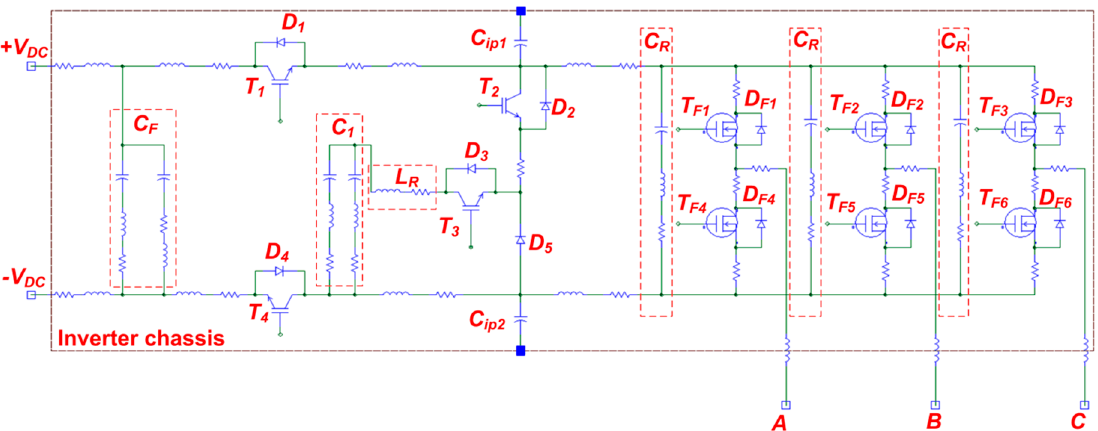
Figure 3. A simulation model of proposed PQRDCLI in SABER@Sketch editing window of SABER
---
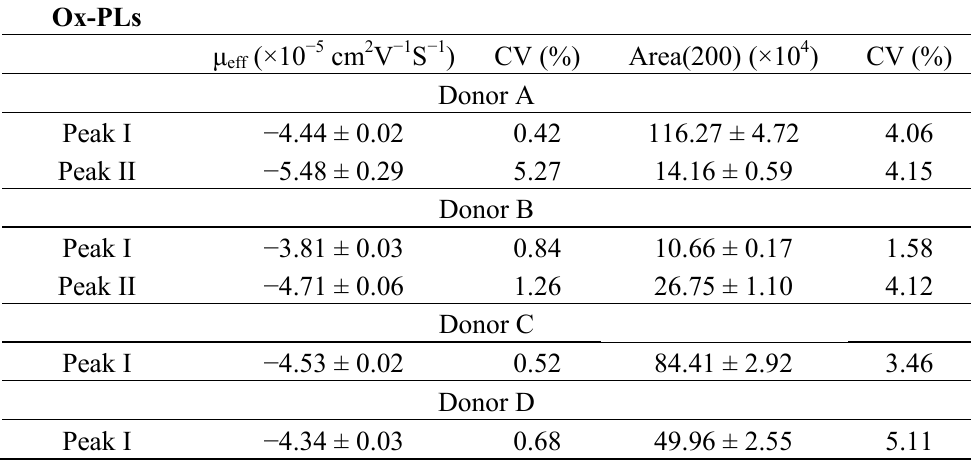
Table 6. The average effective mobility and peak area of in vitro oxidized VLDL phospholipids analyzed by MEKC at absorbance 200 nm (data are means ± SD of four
* * *
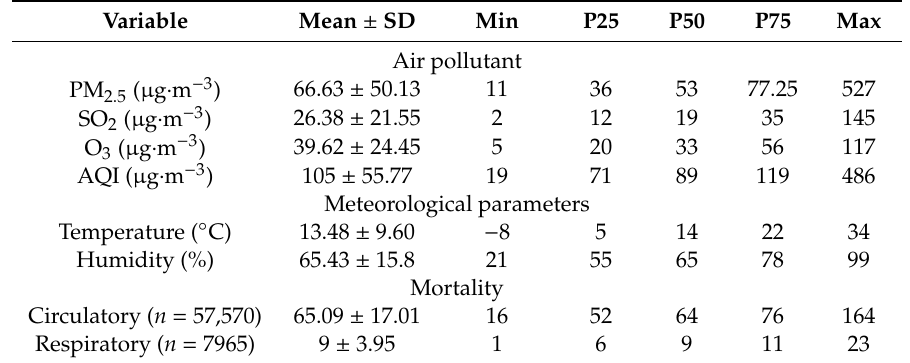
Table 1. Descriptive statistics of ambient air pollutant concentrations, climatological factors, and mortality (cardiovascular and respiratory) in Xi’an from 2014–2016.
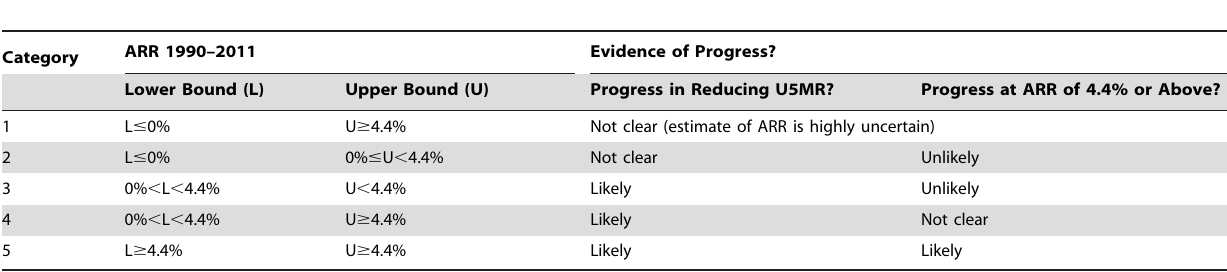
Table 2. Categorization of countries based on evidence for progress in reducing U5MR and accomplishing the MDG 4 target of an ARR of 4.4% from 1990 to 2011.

- _YOUR TASK_
Print the part of the listing above that opens with the line containing "Table 1. Descriptive" and closes with the line containing "Table 2. Categorization". Copy it exactly, both ends included, and omit the pictures.

- _SOLUTION_
Table 1. Descriptive statistics of ambient air pollutant concentrations, climatological factors, and mortality (cardiovascular and respiratory) in Xi’an from 2014–2016.
Table 2. Categorization of countries based on evidence for progress in reducing U5MR and accomplishing the MDG 4 target of an ARR of 4.4% from 1990 to 2011.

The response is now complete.